Local refiners lift 28.5m barrels of 68.7m offered in Q1 — NUPRC
Translated from English, summarized and contextualized by DistantNews.
TLDR
- Local refineries in Nigeria received only 28.5 million barrels of crude oil in Q1 2026, despite 61.9 million barrels allocated and 68.7 million offered by producers.
- The Nigerian Upstream Petroleum Regulatory Commission (NUPRC) reported a supply conversion rate of 36-46 percent, highlighting a gap between crude availability and refinery intake.
- NUPRC stated that while producers comply with offering volumes, market dynamics constrain actual supplies to domestic refiners, impacting Nigeria's refining ambitions.
Nigeria's ambition to revitalize its refining sector faces persistent headwinds, as evidenced by the stark figures released by the Nigerian Upstream Petroleum Regulatory Commission (NUPRC) for the first quarter of 2026. Despite allocations and offers exceeding 60 million barrels, local refineries only managed to lift a mere 28.5 million barrels of crude oil. This significant shortfall, translating to a conversion rate of just 36-46 percent, paints a grim picture of the challenges plaguing domestic refining operations.

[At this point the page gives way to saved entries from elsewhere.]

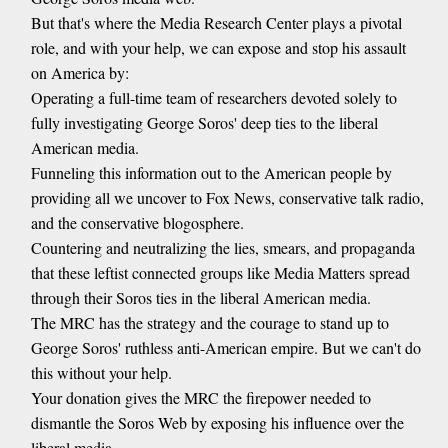
But that's where the Media Research Center plays a pivotal
role, and with your help, we can expose and stop his assault
on America by:
Operating a full-time team of researchers devoted solely to
fully investigating George Soros' deep ties to the liberal
American media.
Funneling this information out to the American people by
providing all we uncover to Fox News, conservative talk radio,
and the conservative blogosphere.
Countering and neutralizing the lies, smears, and propaganda
that these leftist connected groups like Media Matters spread
through their Soros ties in the liberal American media.
The MRC has the strategy and the courage to stand up to
George Soros' ruthless anti-American empire. But we can't do
this without your help.
Your donation gives the MRC the firepower needed to
dismantle the Soros Web by exposing his influence over the
liberal media.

The Nigerian Upstream Petroleum Regulatory Commission has released the statistics on the enforcement of the Domestic Crude Supply Obligation (DCSO) in accordance with the provisions of the Petroleum Industry Act.
The NUPRC, through its Head of Media and Corporate Communications, Eniola Akinkuotu, has confirmed these statistics, emphasizing the ongoing enforcement of the Domestic Crude Supply Obligation (DCSO) under the Petroleum Industry Act. While producers have shown a willingness to meet and even surpass supply targets, the reality on the ground is that market dynamics continue to dictate the actual volume of crude reaching the refineries. This disconnect raises serious questions about the feedstock adequacy crucial for Nigeria's refining aspirations.
From a Nigerian perspective, this situation is deeply frustrating. We possess abundant crude oil resources, yet we struggle to translate this potential into refined products domestically. The narrative often focuses on the need for investment in refining capacity, but this data highlights a critical bottleneck in the supply chain itself. The gap between offered and delivered crude suggests issues beyond mere production capacity, potentially involving logistical challenges, pricing discrepancies, or even deliberate market manipulations that favor export over domestic processing.
A summary of the monthly allocation shows that 61.9 million barrels of crude oil were allocated to domestic refineries during the quarter, while producers collectively offered a higher volume of 68.7 million barrels. However, actual supply to local refineries was 28.5 million barrels, translating to a supply conversion rate of 36-46 per cent as of the end of the first quarter (Q1) 2026.
While international coverage might focus on the technical aspects of crude supply, the local impact is far more profound. It means continued reliance on imported refined products, draining foreign exchange reserves and hindering the development of a robust downstream sector that could create jobs and foster economic diversification. The NUPRC's data, while factual, underscores a systemic problem that requires more than just regulatory oversight; it demands a comprehensive strategy to ensure that our own crude oil serves our own refining needs effectively.
The Commission has continued to enforce the provisions of the Domestic Crude Supply Obligation in accordance with the Petroleum Industry Act. While producers have demonstrated strong compliance by offering volumes above allocated thresholds in several instances, actual supplies to domestic refiners remain constrained by prevailing commercial dynamics.